Obama’s public persona is so predictable and his image so overexposed that even the left is over him. He’s gone from fascinating and cool to a crashing bore in less than two years. Greg Sargent: “Seems the consensus is that Obama’s presser [Friday] was way too boring, substantive and unemotional to produce an abrupt and massive enough turnaround in the polls to guarantee in advance that Dems hold their majority.” Ditto, hisses Maureen Dowd: “How did the first president of color become so colorless?” Well, he ran out of catchphrases and revealed himself to be less articulate than George Bush. Dowd admits he sounds downright loopy at times:
“How have you changed Washington?” [Chuck] Todd asked.
The president answered that he is trying to help “ordinary families” and not special interests, before conceding that he, too, is frustrated by his inability to create “a greater spirit of cooperation in Washington.”
“You know, are there, you know, things that I might have done during the course of 18 months that would, you know, at the margins have improved some of the tone in Washington?” Obama asked. “Probably.” Uncharacteristically valley girl, the usually eloquent president must have, you know, had a hard time acknowledging that.

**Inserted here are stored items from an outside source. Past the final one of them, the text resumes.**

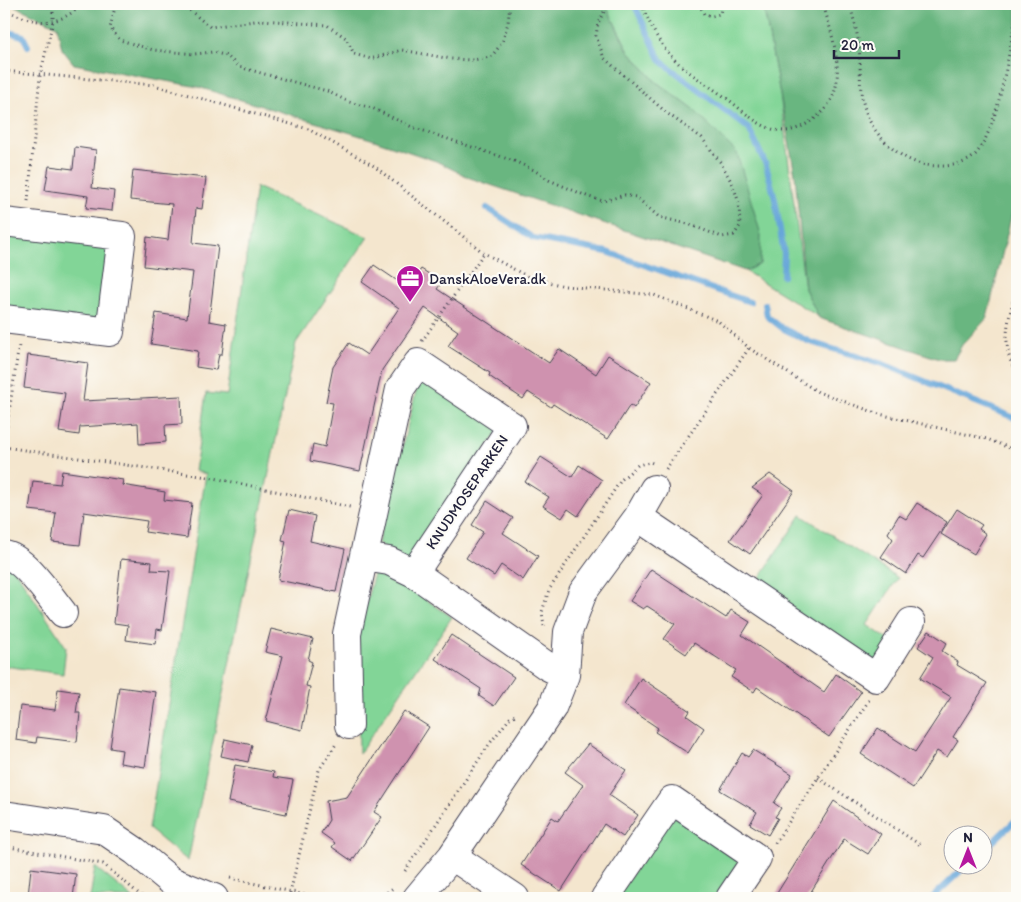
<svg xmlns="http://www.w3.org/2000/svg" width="1021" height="902" viewBox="0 0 1021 902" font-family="Itim,sans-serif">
<rect width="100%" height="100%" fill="#fdfcf7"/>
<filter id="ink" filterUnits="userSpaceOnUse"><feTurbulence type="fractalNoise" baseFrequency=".02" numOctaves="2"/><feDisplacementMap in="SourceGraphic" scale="10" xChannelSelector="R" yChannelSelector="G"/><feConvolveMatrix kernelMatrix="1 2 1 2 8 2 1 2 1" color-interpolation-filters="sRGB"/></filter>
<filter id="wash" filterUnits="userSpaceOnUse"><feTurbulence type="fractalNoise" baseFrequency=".0096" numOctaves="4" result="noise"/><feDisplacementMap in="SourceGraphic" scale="20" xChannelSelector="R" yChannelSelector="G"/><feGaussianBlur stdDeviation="1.12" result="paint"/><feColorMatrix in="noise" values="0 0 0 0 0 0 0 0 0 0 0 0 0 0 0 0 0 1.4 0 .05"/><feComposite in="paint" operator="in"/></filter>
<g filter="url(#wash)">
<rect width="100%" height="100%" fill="#f4e6ce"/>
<path fill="#82d597" stroke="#527c69" d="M 605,4 L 763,4 L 780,94 L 805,289 L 819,317 L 745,271 L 760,264 L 694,110 L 655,81 L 628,50 Z
M 256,187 L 368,237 L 296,343 L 188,861 L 149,829 L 206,474 L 195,471 L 206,393 L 227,395 Z
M 4,230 L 110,243 L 100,324 L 4,312 Z
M 420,376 L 500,428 L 411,565 L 378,543 Z
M 801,515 L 898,578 L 867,625 L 892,642 L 876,666 L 755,585 Z
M 4,563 L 11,564 L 66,647 L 63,674 L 4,666 Z
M 376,566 L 452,617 L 359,754 L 357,636 Z
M 674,811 L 746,859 L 720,898 L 616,898 Z
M 95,867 L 133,898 L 90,898 Z"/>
<path fill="#69b680" stroke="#466c5e" d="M 11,4 L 605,4 L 628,50 L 655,81 L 694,110 L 737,153 L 761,235 L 760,264 L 745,271 L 470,178 L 436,161 L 371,139 L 198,87 L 74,64 L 62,49 L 57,26 Z
M 763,4 L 1017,4 L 1017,192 L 987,318 L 962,345 L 954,359 L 939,359 L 819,318 L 805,289 L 795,174 Z"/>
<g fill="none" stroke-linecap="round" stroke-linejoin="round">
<path stroke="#66a6d9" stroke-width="6" d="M 634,4 L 661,61 L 749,129 L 766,165 L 775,199 L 784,254 L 783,276
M 4,31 L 23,36 L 28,46
M 487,208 L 533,238 L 607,252 L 750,302
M 765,304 L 767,316 L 782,328 L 810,342 L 883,364 L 1017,419
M 984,850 L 1017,819
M 932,898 L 968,864"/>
</g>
<g id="blocks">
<path fill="#cf92af" d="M 75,147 L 96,150 L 92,188 L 114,191 L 112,211 L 86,208 L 88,196 L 45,190 L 49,166 L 73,169 Z
M 133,170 L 206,178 L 202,209 L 196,208 L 193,243 L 218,246 L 209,321 L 226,324 L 222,354 L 219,354 L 216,370 L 196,367 L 198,351 L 151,344 L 156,313 L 187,318 L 193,272 L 144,266 L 147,237 L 168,240 L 172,204 L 130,200 Z
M 374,265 L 408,288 L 421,269 L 442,282 L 437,289 L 549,363 L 559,349 L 596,374 L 608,355 L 651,382 L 634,408 L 630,405 L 608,439 L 553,404 L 551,407 L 528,392 L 523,399 L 489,376 L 490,373 L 448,346 L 458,331 L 425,308 L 382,370 L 360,471 L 310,461 L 313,444 L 325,447 L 333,403 L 326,402 L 333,367 L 349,343 L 367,355 L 399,308 L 362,282 Z
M 28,355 L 88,363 L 83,401 L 181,396 L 182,424 L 165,425 L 166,442 L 139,444 L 138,423 L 80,427 L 79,435 L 59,432 L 65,393 L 24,388 Z
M 541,457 L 572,477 L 579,465 L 602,480 L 578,516 L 568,509 L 562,518 L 543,506 L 549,497 L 525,482 Z
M 62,471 L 123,480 L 122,485 L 165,492 L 164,500 L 192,503 L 187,538 L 145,532 L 147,521 L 84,512 L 80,545 L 52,542 L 56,513 L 29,510 L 33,481 L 60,484 Z
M 770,474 L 794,491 L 750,554 L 730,540 L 763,495 L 752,488 Z
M 487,501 L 513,518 L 503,533 L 538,556 L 523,580 L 501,565 L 494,576 L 466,558 L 483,532 L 472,525 Z
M 917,503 L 947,522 L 923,558 L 918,555 L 906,574 L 881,557 L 893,539 L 888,533 L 899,515 L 906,519 Z
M 957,509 L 982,525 L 979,529 L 986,534 L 974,554 L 941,534 Z
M 289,510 L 315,516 L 310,541 L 345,549 L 336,592 L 278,580 L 286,541 L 282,540 Z
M 121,559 L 152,562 L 151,570 L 170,571 L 162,630 L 157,629 L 155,644 L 126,640 L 128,625 L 114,623 Z
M 651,569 L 726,618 L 731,610 L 750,622 L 742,635 L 824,692 L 836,674 L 861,692 L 829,737 L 757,687 L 754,692 L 731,677 L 736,670 L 694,643 L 686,654 L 664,639 L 675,624 L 647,606 L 643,609 L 630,601 Z
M 271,629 L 313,639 L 308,660 L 312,662 L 306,686 L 310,687 L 302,730 L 266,721 L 283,656 L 265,652 Z
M 929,631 L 947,643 L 942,651 L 958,662 L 957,665 L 987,683 L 953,737 L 958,740 L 947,757 L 937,751 L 913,788 L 861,754 L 878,728 L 915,752 L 951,697 L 920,678 L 933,657 L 918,647 Z
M 451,635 L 514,677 L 494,706 L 479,696 L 481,689 L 435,659 Z
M 641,678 L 690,711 L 687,716 L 704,728 L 688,753 L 655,732 L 658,728 L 624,705 Z
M 119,687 L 156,692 L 145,767 L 120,763 L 122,750 L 110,748 Z
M 58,689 L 79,692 L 76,713 L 80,713 L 77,742 L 37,737 L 36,743 L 16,740 L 20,706 L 55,710 Z
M 404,711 L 429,727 L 374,812 L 382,817 L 352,861 L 332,847 L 335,843 L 321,833 L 329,820 L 326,801 L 347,797 Z
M 225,739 L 252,745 L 248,762 L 221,756 Z
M 588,744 L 626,770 L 609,795 L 638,815 L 623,837 L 604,824 L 561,891 L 521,865 L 552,817 L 558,821 L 583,785 L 565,772 Z
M 753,750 L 792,774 L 774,803 L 781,808 L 775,817 L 778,818 L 768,835 L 750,824 L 757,812 L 720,790 L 742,753 L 748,757 Z
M 235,765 L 274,772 L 273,777 L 293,780 L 286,814 L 228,802 Z
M 834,801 L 881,834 L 868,854 L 844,839 L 807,898 L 774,898 Z
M 31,868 L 76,874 L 73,898 L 28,896 Z"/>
</g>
</g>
<g filter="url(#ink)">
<use href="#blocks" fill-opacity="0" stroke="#423f51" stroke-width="1"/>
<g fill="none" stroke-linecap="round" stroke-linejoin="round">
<defs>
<path id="minor" d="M 4,222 L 122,236 L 110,332 L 4,319
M 638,517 L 876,678 L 911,622
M 4,555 C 24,557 50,597 63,613
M 364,557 L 389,561 L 414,573 L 547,666 L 565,675
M 349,725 L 347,634 L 400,389 L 418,363 L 512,426 L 414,573
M 4,815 L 104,830 L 135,851 L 171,881 L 214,898
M 452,856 L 515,898
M 417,898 L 452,856 L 552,708 L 565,675 L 568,632 L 583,592 L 638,517 L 654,489
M 605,898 L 672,800 L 757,858 L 730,898"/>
</defs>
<use href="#minor" stroke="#423f51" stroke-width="30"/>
<path stroke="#423f51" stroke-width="3" stroke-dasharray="1 4" stroke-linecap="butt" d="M 120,4 L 115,7 L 110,28 L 120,40 L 153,50 L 195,54 L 213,52 L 227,56 L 239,67 L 327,91 L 349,102 L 372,108 L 412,127 L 514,161 L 534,170 L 549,180 L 589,197 L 603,201 L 625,195 L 636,197 L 659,217 L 688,224 L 722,237 L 734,235 L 740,226 L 739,203 L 733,185 L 721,163 L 702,138 L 668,114 L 604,58 L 596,36 L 598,23 L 608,4
M 182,4 L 210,27 L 262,20 L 327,25 L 346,38 L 354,54 L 371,59 L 402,50 L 451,59 L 473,60 L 491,57 L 502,43 L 508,23 L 510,4
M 642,4 C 662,58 680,66 725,97 C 740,108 757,126 776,130 C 789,133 801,128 811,121 C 854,95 834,42 823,4
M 699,4 L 704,14 L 712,16 L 720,14 L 722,4
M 850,4 C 853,18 858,34 859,48 C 862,74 857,89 867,115 C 875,136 898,157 918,163 C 934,168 964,168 976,154 C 1000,124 1008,52 1017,13
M 4,9 C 35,24 55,29 83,4
M 4,71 L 154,85 L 308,129 L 374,166 L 484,253 L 530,278 L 565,286 L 654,295 L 718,321 L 749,348 L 818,392 L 879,414 L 987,439 L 1017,451
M 28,201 L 40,76 L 53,21 L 53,4
M 1017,287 C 1009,317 999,345 1017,374
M 422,341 L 484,253
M 4,446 L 19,345
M 4,447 L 214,478 L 350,507
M 666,469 L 749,348
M 544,626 L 542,612 L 549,590 L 621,480 L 638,465 L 650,462 L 655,464
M 818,778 L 922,846
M 775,843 L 869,700
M 4,846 L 103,864 L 144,898
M 405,871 L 490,743 L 510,718 L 517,714
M 230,878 L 319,898
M 289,898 L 319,770 L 336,744
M 379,898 L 393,888"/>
<use href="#minor" stroke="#fff" stroke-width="28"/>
</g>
</g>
<defs>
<symbol id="office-pin" viewBox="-11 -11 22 30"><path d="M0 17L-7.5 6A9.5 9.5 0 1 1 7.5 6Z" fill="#b5179e" stroke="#fdfcf7"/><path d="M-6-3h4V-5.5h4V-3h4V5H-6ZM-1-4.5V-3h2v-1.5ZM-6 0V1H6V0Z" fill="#fff"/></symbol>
</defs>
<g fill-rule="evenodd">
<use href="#office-pin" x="394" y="263" width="32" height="43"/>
</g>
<g text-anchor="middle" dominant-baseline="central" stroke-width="4.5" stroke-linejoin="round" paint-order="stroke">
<g font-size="15" fill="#22223b" stroke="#fdfcf7" text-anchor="start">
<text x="429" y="279">DanskAloeVera.dk</text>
</g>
<g font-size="15" fill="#22223b" stroke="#fdfcf7">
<text transform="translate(467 492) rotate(-56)">KNUDMOSEPARKEN</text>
</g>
</g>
<rect width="1021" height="902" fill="none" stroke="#fdfcf7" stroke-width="20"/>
<g transform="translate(968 850)"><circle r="24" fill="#fdfcf7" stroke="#a5a5ac"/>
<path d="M0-4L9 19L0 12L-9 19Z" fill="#b5179e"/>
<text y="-8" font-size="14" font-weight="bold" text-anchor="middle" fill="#22223b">N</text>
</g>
<path d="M834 50v8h65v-8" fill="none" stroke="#22223b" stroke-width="2.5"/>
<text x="841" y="50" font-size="15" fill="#22223b" stroke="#fdfcf7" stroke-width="4" paint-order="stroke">20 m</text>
</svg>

Why are liberals so bored all of a sudden? Conservatives, of course, rolled their eyes over his New Age-like campaign rhetoric and have begun to pine for Bill Clinton, who, at least, was intellectually creative and amusing. There are, I think, several things at work.
First, style — that “superior temperament” and the coolness — was what attracted many urban liberals to him in the first place. Obama was in essence the latest trend, equivalent to this season’s fashion or the newest cell phone, which they had to have. But trends by definition come and go, and surface impressions and infatuation don’t last long.

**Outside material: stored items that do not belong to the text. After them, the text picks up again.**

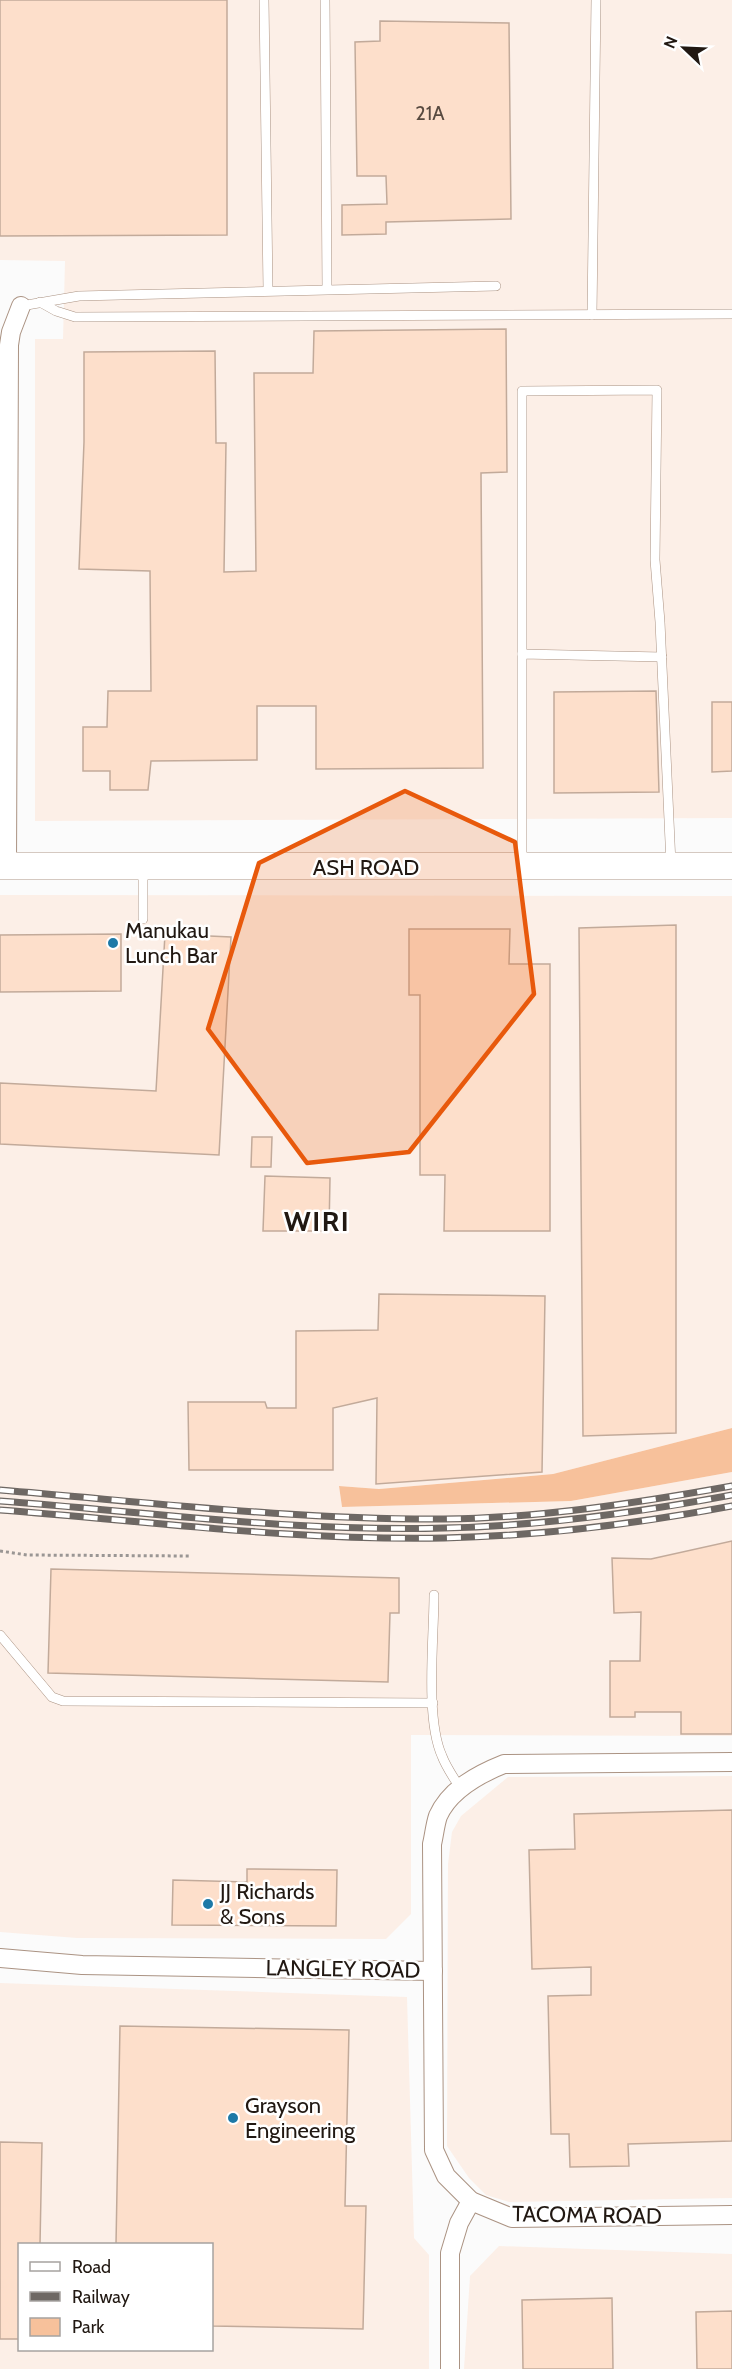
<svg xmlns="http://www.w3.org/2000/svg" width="732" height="2369" font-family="Cabin,sans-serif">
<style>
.built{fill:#fcefe7;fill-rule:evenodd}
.green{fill:#f7c19b}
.building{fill:#fddfcb;stroke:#c2aa9a;stroke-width:1.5}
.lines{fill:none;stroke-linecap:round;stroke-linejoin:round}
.service-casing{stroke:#ab9383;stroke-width:10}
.minor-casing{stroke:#ab9383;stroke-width:20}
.secondary-casing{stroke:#ab9383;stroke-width:28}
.path{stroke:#9a9694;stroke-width:3;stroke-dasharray:3 3;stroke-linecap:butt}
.service{stroke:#fff;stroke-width:9}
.minor{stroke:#fff;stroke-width:18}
.secondary{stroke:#fff;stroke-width:27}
.rail-casing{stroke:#6e6864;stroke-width:7}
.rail{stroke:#fff;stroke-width:4.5;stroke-dasharray:14;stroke-linecap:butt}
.marked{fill:#e8590c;fill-opacity:0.2;stroke:#e8590c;stroke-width:4.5;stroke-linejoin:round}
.poi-dot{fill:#1d79a7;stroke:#fff;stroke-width:2}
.labels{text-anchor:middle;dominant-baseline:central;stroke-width:5;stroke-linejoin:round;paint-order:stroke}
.number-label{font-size:20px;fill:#584a40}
.street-label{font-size:22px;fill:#211812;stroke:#fff}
.poi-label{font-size:22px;fill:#211812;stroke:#fff;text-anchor:start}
.district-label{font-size:28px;font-weight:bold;letter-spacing:1.5px;fill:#211812;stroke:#fff}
</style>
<rect width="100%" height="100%" fill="#fbfbfb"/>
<g class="built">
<path d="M0,0H732V818L35,821V339H63L65,261L0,260Z"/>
<path d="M0,895L732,896V1428L553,1474L379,1489L339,1486L342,1507L571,1501L732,1472V1736L411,1735V1914L386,1939L77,1938L0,1932Z"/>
<path d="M732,1776V2198L509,2202L486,2195L469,2178L447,2146L448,1864L452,1832L461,1816L508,1777Z"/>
<path d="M0,1983L407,1997L414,2238L429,2255V2369H0ZM20,2244H212V2350H20Z"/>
<path d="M499,2246L732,2254V2369H464L470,2276Z"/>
</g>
<path class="green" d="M732,1428V1472L571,1501L342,1507L339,1486L379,1489L553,1474Z"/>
<g class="building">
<path d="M0,0H227V235L0,236Z"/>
<path d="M380,21L509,23L511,219L386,222V234L342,235V205L387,204L386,176H357L355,42L380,41Z"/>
<path d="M506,329L507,472L481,473L483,768L316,769V706H257V760L151,761L148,790H110V771H83V727H107L108,691H151L150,571L79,569L84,442V352L215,351L216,443H226L224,572L256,571L254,373H313L314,331Z"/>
<path d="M656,691L659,792L554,793V692Z"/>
<path d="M712,702H732V771L712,772Z"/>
<path d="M676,925V1433L583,1436L579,928Z"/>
<path d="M409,929H510L509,964H550V1231H444L445,1175H420V995H409Z"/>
<path d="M121,934V991L0,992V935Z"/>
<path d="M165,934L231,937L219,1155L0,1144V1083L156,1091Z"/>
<path d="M252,1137H272L271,1167H251Z"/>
<path d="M265,1176L330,1178L329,1231H263Z"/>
<path d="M379,1294L545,1296L542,1472L376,1484L377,1398L333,1408V1470H189L188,1402H265L267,1408H296V1331L378,1330Z"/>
<path d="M732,1541V1734H681V1712H635V1717H610V1661H640L641,1612L614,1613L612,1558L651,1559Z"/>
<path d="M51,1569L399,1578V1613H390L388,1682L48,1673Z"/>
<path d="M732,1810V2141L628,2144L629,2166L570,2167L569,2134H551L548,1996L591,1995V1967L532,1969L529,1850L575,1849L574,1814Z"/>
<path d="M247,1869L337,1870L336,1926L172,1925L173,1880L247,1882Z"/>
<path d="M120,2026L349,2030L345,2206H366L363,2329L212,2326V2244H116Z"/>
<path d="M0,2142L42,2143L40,2244H20V2339H0Z"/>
<path d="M612,2298L613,2369H523L522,2300Z"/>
<path d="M732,2311V2369H697L696,2312Z"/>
</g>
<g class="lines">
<defs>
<g id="service">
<path d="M264,0L268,290"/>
<path d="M325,0L327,289"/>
<path d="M40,302L56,311L75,317L732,314"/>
<path d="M21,306L79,296L496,286"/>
<path d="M592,315L596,0"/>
<path d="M522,654V391L657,390L655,560L660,622L671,864"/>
<path d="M522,864V654L662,657"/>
<path d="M143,868V919"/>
<path d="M434,1595C434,1637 425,1719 442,1756C446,1767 454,1778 460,1788"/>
<path d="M0,1635L52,1697L63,1701L433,1703"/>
</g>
<g id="minor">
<path d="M7,866L9,345L11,332L21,306"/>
<path d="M732,1762L504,1764C479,1774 450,1789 438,1816C435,1825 434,1836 432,1844L434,2150L446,2176L471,2201L512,2218L732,2215"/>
<path d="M0,1958L82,1965L433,1971"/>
<path d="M450,2369V2253L459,2223L471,2201"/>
</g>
<path id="secondary" d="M0,866H732"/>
</defs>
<use href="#service" class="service-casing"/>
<use href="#minor" class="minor-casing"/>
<use href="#secondary" class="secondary-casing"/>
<path class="path" d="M0,1551L27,1555L191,1556"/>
<use href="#service" class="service"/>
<use href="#minor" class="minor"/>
<use href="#secondary" class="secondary"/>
<defs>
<g id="rail">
<path d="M0,1490C147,1502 296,1520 444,1519C541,1518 637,1503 732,1486"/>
<path d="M0,1501C147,1512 296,1532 444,1528C541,1526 636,1513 732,1495"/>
<path d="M0,1510C147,1521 296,1541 444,1538C541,1536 636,1524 732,1506"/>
</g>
</defs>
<use href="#rail" class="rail-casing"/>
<use href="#rail" class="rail"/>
</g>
<path class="marked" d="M405,791L515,842L534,994L409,1152L307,1163L208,1029L259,863Z"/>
<g class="poi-dot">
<circle cx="113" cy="943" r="6"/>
<circle cx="208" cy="1904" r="6"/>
<circle cx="233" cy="2118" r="6"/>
</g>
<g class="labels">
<g class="number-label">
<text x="430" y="113">21A</text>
</g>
<g class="street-label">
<text x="366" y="867">ASH ROAD</text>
<text transform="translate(343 1969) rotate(1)">LANGLEY ROAD</text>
<text transform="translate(587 2215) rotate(1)">TACOMA ROAD</text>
</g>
<g class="poi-label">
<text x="125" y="930">Manukau<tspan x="125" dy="25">Lunch Bar</tspan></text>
<text x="220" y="1891">JJ Richards<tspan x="220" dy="25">&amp; Sons</tspan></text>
<text x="245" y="2105">Grayson<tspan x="245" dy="25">Engineering</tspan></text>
</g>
<g class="district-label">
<text x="317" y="1221">WIRI</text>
</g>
</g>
<rect x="18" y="2243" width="195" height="108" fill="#ffffff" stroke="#a6a3a0" stroke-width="1.5"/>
<rect x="30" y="2262" width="30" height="9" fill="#ffffff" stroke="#a6a3a0" stroke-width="1.5"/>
<text x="72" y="2273" font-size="18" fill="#211812">Road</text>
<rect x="30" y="2292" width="30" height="9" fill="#6e6864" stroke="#a6a3a0" stroke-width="1.5"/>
<text x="72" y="2303" font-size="18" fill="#211812">Railway</text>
<rect x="30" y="2318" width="30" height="18" fill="#f7c19b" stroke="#a6a3a0" stroke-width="1.5"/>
<text x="72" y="2333" font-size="18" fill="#211812">Park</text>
<g transform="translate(684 48) rotate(293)" stroke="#ffffff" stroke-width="4.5" paint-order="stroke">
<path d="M0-4.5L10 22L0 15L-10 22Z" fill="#211812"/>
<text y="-9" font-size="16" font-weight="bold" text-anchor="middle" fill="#211812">N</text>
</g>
</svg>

Second, it is easier to admit that the candidate they swooned for is boring than it is to say he’s incompetent (or an empty suit). The former implies that Obama has lost his charm, the latter suggests that their own judgment was faulty. This also neatly sidesteps the troubling matter that Obama’s policies have tanked. (If he could only be more eloquent about the trillions spent, the public wouldn’t dessert him, the thinking goes.)
Third, Obama just doesn’t wear well. Having never stepped out of his campaign mode or put aside his contempt for the Bible and gun clingers (that would be a large segment of America), he’s grating on the nerves. Dowd quotes a “Peggy” (that Peggy? who knows if there is a Peggy at all):
I don’t watch him anymore. I’m turned off by him. I think he’s an elitist. He went down to the gulf, telling everyone to take a vacation down there, and then he goes to Martha’s Vineyard. He does what he wants but then he tells us to do other things. I want him in that White House acting like a president, not out on the campaign trail. Not when the country is going down the toilet.
And finally, Obama thought we could never get enough of him. He has been omnipresent — everywhere from the all-star game to People magazine. Former White House officials warned that the presidency is a commodity that should be jealously guarded. But Obama has insisted on splattering himself on every publication and appearing on virtually every cable TV station. (He might have missed Food Network, although his wife did show up there.) Even someone with something interesting to say can’t say it for two years without losing his freshness.
I’m doubtful Obama can reinvent himself, either intellectually or personally. He’s not struck us as one willing to moderate his ideology or to reflect on his own weaknesses. And it may be that just as bored as liberals are of him, he’s bored with the job and tired of the incessant criticism, fed up with unappreciative Americans, and frustrated that the country and world do not fall at his feet. Maybe one term really is enough for him — and for his disenchanted supporters.